Shinn et al, 2023が提案したReflexionは, 言語的フィードバックを通じて言語ベースのエージェントを強化するためのフレームワークである.

図にあるように, Reflexionは以下の三つの異なるモデル(LM)で構成されている.

  1. Actor

    • 状態観測に基づいてテキストと行動を生成する.それによって軌跡が生成される.
    • Actorモデルとしては, Chain-of-Thought (CoT)ReAct が使用されている,
    • また, 追加のコンテキストをエージェントに提供するために記憶コンポーネント(short-term memory, long-term memory)も加えられている.
  2. Evaluator

    • Actorが生成した出力を採点する. 具体的には, 生成された軌跡(短期記憶とも表される)を入力として受け取り報酬スコアを出力する.
    • タスクに応じて異なる報酬関数が使用する.
  3. Self-reflection

    • 自己改善を支援するための言語的強化の手がかりを生成する.
    • この役割はLLMによって達成され, 将来の試行に対する貴重なフィードバックを提供
    • 具体的かつ関連性のあるフィードバックを生成するために、自己反省モデルは報酬シグナル、現在の軌跡、および持続的な記憶を活用する.
    • これらの経験(Long-term memory)は、エージェントが意思決定を迅速に改善するために活用されます。

Reflexionは自己評価, 自己反省, 記憶コンポーネントを導入することでReActフレームワークを拡張しているといえる.
下の図は, リフレクションエージェントが意思決定, プログラミング, 推論など様々なタスクを解決するために行動を反復的に最適化する方法の例を示している.

与えられたTask(a)に対し, まず推論プロセスと行動プロセスの一連の軌跡(Trajectory)を生成する(b).

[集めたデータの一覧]
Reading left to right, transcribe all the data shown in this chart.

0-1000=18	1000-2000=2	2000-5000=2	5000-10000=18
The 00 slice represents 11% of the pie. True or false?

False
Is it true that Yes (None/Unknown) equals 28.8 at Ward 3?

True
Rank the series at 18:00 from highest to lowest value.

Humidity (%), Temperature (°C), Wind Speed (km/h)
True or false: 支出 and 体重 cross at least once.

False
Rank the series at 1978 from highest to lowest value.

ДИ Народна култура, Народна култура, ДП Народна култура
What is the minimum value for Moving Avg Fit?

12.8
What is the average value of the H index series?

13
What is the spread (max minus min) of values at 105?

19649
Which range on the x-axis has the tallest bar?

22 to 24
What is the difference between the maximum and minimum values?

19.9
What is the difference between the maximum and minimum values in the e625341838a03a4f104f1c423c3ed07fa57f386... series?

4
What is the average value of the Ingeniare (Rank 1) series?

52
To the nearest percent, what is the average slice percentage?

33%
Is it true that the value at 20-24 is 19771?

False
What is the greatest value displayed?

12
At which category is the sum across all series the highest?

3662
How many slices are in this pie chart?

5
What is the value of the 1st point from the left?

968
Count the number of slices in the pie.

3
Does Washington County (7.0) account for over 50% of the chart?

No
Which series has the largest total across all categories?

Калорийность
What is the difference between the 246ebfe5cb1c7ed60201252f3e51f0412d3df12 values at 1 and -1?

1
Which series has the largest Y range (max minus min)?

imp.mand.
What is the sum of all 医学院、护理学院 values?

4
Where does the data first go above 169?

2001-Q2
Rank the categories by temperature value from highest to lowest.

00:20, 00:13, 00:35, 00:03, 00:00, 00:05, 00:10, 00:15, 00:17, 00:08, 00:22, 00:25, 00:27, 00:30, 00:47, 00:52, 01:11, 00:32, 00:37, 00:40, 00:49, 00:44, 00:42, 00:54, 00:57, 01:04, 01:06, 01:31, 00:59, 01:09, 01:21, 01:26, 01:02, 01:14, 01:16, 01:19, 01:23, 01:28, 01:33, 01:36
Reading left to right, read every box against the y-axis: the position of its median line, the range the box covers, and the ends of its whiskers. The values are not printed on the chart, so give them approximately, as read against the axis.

• [やること]:
1 – Reflexionについての本文では、Evaluatorは何を受け取って何を出すと書かれていますか。
2 – Reflexionについての本文を、最後の文のあとから続けて書いてください。

• [答えの一覧]:
1 – 生成された軌跡（短期記憶）を受け取り、報酬スコアを出します。

2 –
生成された軌跡に対し, 内部的に(Evalator),あるいは外部的に(人手)評価する(c).
評価をもとに, 自身の生成した軌跡を自己反省する(d). その経験を記憶しておき, 次にまた新しい軌跡を生成する(e)...ということを繰り返す.

すべてのモデルがLM(言語モデル)で用意されていることから, とても汎用性の高いフレームワークであると考えられる.他にも,以下の特徴を備える.

  1. 軽量・非微調整型:LLMの重みに変更を加えず迅速に適用可能
  2. 解釈性・透明性:言語的な反省により, 失敗理由や改善案が明示され, 学習過程が可視化される.
  3. 柔軟なフィードバック形式:数値評価, ヒューリスティック, セルフテストなど多様な信号に対応可能

https://arxiv.org/abs/2303.11366

https://arxiv.org/abs/2302.00923
https://arxiv.org/abs/2302.14045

Graph Prompting

Graphは, さまざまなデータの抽象表現をなしえる強力なツールであり, Graph Neural Netwrok(GNNs)の登場により, 複雑なグラフ構造から意味のある潜在表現を獲得することができるようになってきている.

LLMの文脈では, Multi-modal CoTのように, 自然言語以外のモーダルに対しても, CoTの枠組みを適用とする動きが出てきている.

Graph(グラフ構造)にアプローチをしたものが, Liu et al, 2023によるGraph Promptである. これは, ラフのための新しいプロンプティングフレームワークであり, 下流タスクのパフォーマンスを向上させる.

そもそも, これまでの欠点として事前学習した汎用的なモデルと, それらのモデルを用いて行う具体的な下流タスクでの利用にギャップが生じていた.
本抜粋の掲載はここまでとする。